> _Data records_
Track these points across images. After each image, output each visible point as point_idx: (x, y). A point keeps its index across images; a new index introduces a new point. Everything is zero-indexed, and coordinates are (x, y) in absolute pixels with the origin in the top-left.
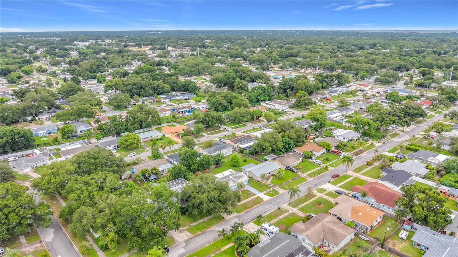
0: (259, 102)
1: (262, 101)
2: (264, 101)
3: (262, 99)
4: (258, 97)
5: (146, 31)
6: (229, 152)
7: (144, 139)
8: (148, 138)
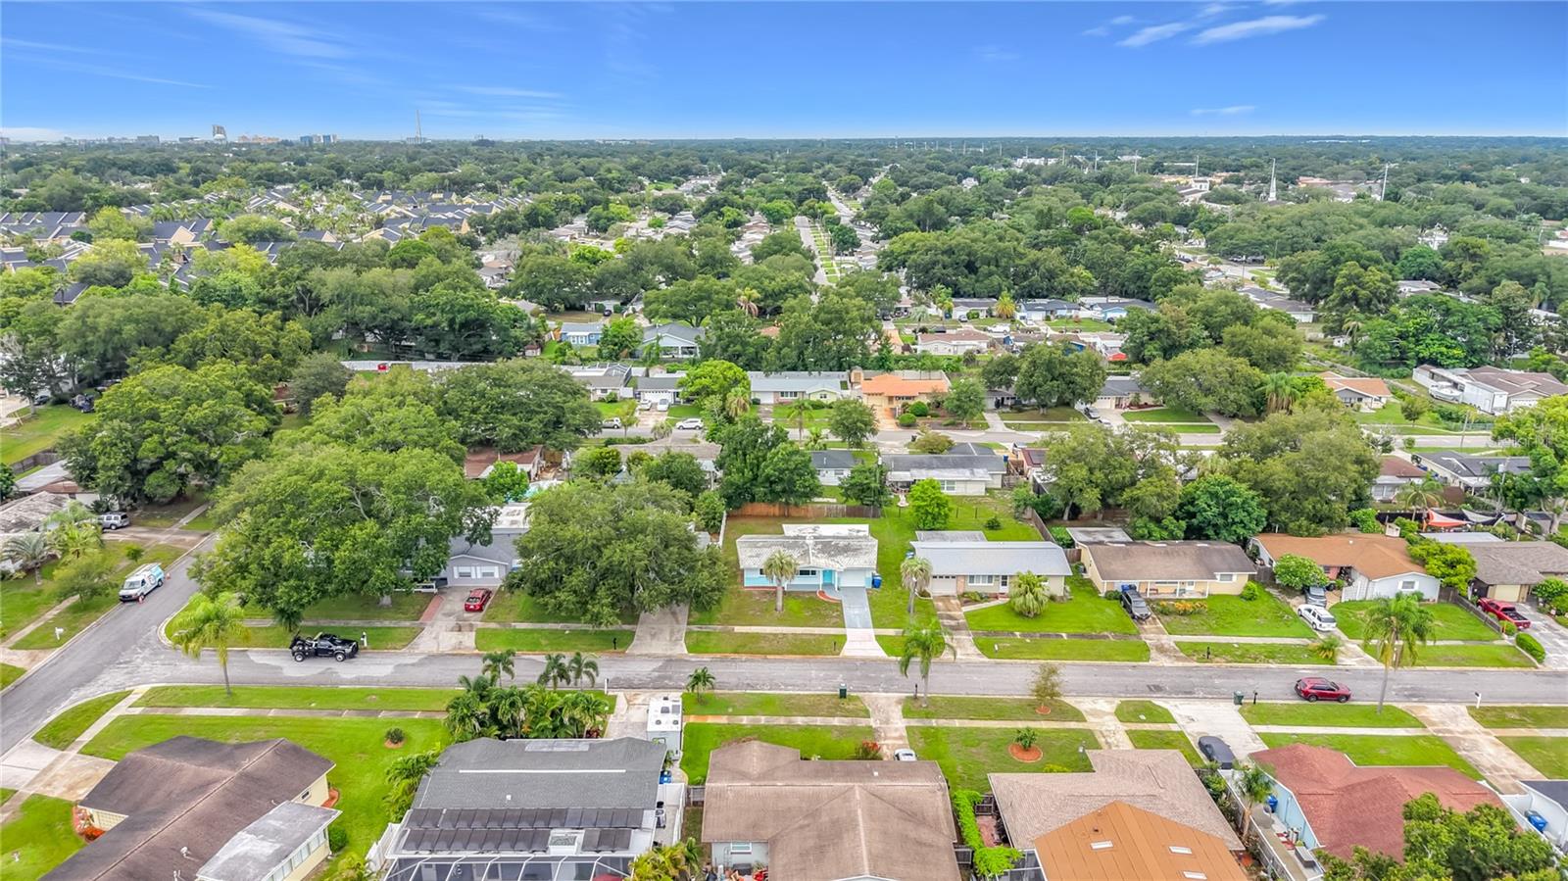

> _Problem statement_
Print each record as it appears above, dropping every picture from the copy.

> _Solution to this exercise_
Track these points across images. After each image, output each visible point as point_idx: (x, y). A point keeps its index across images; a new index introduces a new point. Everything is zero-indexed, and coordinates are (x, y) in absolute pixels with the origin in the top-left.
0: (259, 102)
1: (262, 101)
2: (264, 101)
3: (262, 99)
4: (258, 97)
5: (146, 31)
6: (229, 152)
7: (144, 139)
8: (148, 138)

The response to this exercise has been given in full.